**EXERCISE DESCRIPTION:**
Please return, without any changes, the part of the records that opens with the line containing "Total Estimated Monthly Cost: $287.65" and closes at the end of the records, including both ends.

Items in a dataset
=== Section Start ===

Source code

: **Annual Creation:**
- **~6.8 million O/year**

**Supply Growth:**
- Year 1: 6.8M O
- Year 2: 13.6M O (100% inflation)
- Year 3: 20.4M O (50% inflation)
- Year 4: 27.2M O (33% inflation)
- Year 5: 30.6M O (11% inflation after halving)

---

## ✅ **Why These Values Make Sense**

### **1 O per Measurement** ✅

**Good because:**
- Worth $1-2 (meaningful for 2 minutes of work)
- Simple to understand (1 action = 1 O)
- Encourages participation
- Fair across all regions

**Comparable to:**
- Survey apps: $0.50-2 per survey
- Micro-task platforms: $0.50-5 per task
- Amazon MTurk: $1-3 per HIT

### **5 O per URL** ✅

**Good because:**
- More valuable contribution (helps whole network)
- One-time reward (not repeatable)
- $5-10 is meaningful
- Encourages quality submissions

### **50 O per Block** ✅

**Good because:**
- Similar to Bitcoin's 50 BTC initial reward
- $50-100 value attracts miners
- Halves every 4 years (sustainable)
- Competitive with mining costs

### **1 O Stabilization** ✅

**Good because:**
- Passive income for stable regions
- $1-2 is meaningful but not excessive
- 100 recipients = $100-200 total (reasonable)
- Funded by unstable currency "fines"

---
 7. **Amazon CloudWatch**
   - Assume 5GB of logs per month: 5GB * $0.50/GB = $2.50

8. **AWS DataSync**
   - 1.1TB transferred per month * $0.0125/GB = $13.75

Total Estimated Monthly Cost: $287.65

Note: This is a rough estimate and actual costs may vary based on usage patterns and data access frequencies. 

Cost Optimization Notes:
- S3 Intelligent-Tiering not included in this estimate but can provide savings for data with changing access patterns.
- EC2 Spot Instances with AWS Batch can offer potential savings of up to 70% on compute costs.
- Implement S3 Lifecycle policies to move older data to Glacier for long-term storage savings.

=== Section End ===

**EXERCISE RESULT:**
Total Estimated Monthly Cost: $287.65

Note: This is a rough estimate and actual costs may vary based on usage patterns and data access frequencies. 

Cost Optimization Notes:
- S3 Intelligent-Tiering not included in this estimate but can provide savings for data with changing access patterns.
- EC2 Spot Instances with AWS Batch can offer potential savings of up to 70% on compute costs.
- Implement S3 Lifecycle policies to move older data to Glacier for long-term storage savings.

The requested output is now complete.